Enemy of the United States? / Somos+

José Martí

Somos+, Germán M. González (Professor-A1010-S +), 30 January 2018 — Our Apostle (as we Cubans call José Martí) is sentenced to prison in Cuba at only sixteen years of age. In 1871 he is deported to Spain; in 1875 he arrives in Mexico after a brief passage through Paris and New York, and from there he settles in Aztec lands until he falls into disgrace with the government of Porfirio Díaz; he lives in Guatemala and Venezuela, from where he has to leave because he upsets the dictators on duty, and spends a brief period in Cuba until his second exile. Altogether, twelve years of suffering prison, exiles, and physical and spiritual breakdowns. Sin: expression of thought. Enemy: intolerance.

From 1882 he resides–except for short trips–in New York. At this time he consolidates the monumental work that is considered by many the greatest cultural event of Latin American in the 19th century, and he maintains feverish political activity towards his life’s goal: the independence of his homeland. In his articles for the Spanish-American media the “North American Scenes” are defined; there he offers a vision of the American life of that period consistent with what he himself had stated:

To know a people, you have to examine it in all of its aspects and expressions: in its elements, in its tendencies, in its apostles, in its poets and its criminals! 

Martí recognizes the merits of this nation, the largest of those which never declared freedom in his article “Vindication of Cuba” and immediately after clarifies: We love the homeland of Lincoln, as much as we fear the homeland of Cuttíng. This coincides with the Americans who venerate their lumberjack president and scorn the other character. Martí always expresses the critical admiration that the young nation produces: Criticism is not censorship; it is simply and even in its formal sense–in its etymology–is this, the exercise of judgement.
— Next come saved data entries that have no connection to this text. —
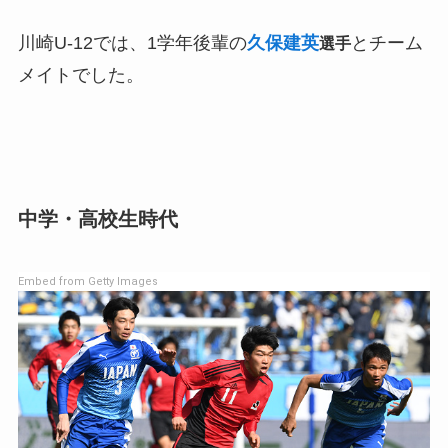
川崎U-12では、1学年後輩の
久保建英
とチーム
選手
メイトでした。
中学・高校生時代
Embed from Getty Images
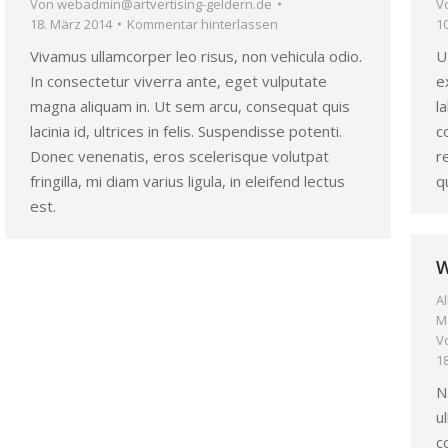
Von
webadmin@artvertising-geldern.de
V
18. März 2014
Kommentar hinterlassen
1
Vivamus ullamcorper leo risus, non vehicula odio.
U
In consectetur viverra ante, eget vulputate
e
magna aliquam in. Ut sem arcu, consequat quis
l
lacinia id, ultrices in felis. Suspendisse potenti.
c
Donec venenatis, eros scelerisque volutpat
r
fringilla, mi diam varius ligula, in eleifend lectus
q
est.
W
A
M
V
1
N
u
c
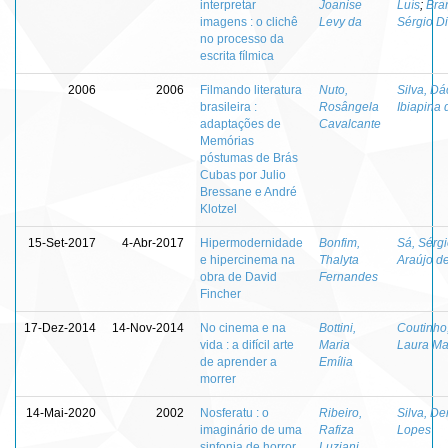
interpretar
Joanise
Luís
;
Bra
imagens : o clichê
Levy da
Sérgio D
no processo da
escrita fílmica
2006
2006
Filmando literatura
Nuto,
Silva, Dá
brasileira :
Rosângela
Ibiapina 
adaptações de
Cavalcante
Memórias
póstumas de Brás
Cubas por Julio
Bressane e André
Klotzel
15-Set-2017
4-Abr-2017
Hipermodernidade
Bonfim,
Sá, Sérg
e hipercinema na
Thalyta
Araújo d
obra de David
Fernandes
Fincher
17-Dez-2014
14-Nov-2014
No cinema e na
Bottini,
Coutinho
vida : a difícil arte
Maria
Laura Ma
de aprender a
Emília
morrer
14-Mai-2020
2002
Nosferatu : o
Ribeiro,
Silva, De
imaginário de uma
Rafiza
Lopes
sinfonia de horror
Luziani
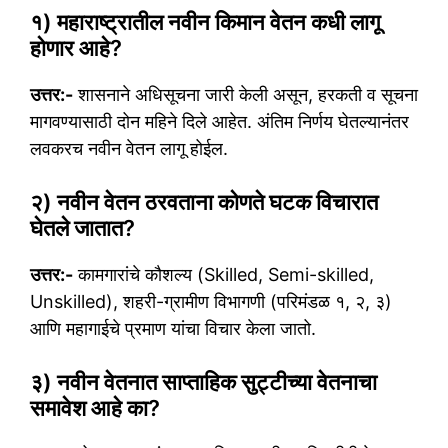
१) महाराष्ट्रातील नवीन किमान वेतन कधी लागू
होणार आहे?
उत्तर:-
शासनाने अधिसूचना जारी केली असून, हरकती व सूचना
मागवण्यासाठी दोन महिने दिले आहेत. अंतिम निर्णय घेतल्यानंतर
लवकरच नवीन वेतन लागू होईल.
२) नवीन वेतन ठरवताना कोणते घटक विचारात
घेतले जातात?
उत्तर:-
कामगारांचे कौशल्य (Skilled, Semi-skilled,
Unskilled), शहरी-ग्रामीण विभागणी (परिमंडळ १, २, ३)
आणि महागाईचे प्रमाण यांचा विचार केला जातो.
३) नवीन वेतनात साप्ताहिक सुट्टीच्या वेतनाचा
समावेश आहे का?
Through the exercise of judgement–in and about the United States–José Martí did not visit a police station, nor did he visit a police officer in his 14 years of residency. How different from his previous 12 years of life in Cuba, Spain, Mexico, Guatemala, and Venezuela! If in these countries (even today) he had expressed a fraction of the opinions that he voiced about Americans, including the presidents, he would not have lived to prepare the necessary war and to die in it.

The criticism of the ideas of Martí in the United States is very wide-spread, unlike their admiration:

for the people greatest in peace and most generous in war live in his time in the universe. [O.C. t 13, p 83-115]

Deeply generous, or decorous, or discreet, is this American people, (…). [ibid]

(…) the greatest prosperity that written history remembers through the centuries; but a country that (…), to that which skimps on or threatens its right, denounces and overturns it. [ibid]

Of the most vehement of the freedom born in the apostolic days is North America. [O.C. t 6, p 134]

I would sculpt in porphyry the statues of the marvelous men who drafted the Constitution of the United States of America: I would sculpt them signing the vast work (…) [O.C. t 10, p 184]

At this moment in time, it is the truth that never has a happier crowd lived in such useful labor in any people of the earth, nor has it originated and enjoyed more fortune, [O.C. Vol. 9, p 123 E.D.]

How the relationship between the two Americas should be:

(…) whose enmity is neither sane nor feasible to encourage, and with which strong decorum and astute independence is not impossible and is useful, to be friends. 

Martí insistently warns of the necessity of the objective knowledge of the United States as well as the necessity of knowing Our America to achieve the previous purpose.

When the Latin American demagogues cease to blame the United States for all of their misfortunes, act like the Apostle predicted, and show more interested in the progress of their country than in the grasping of power, Latin America (and Cuba) will change.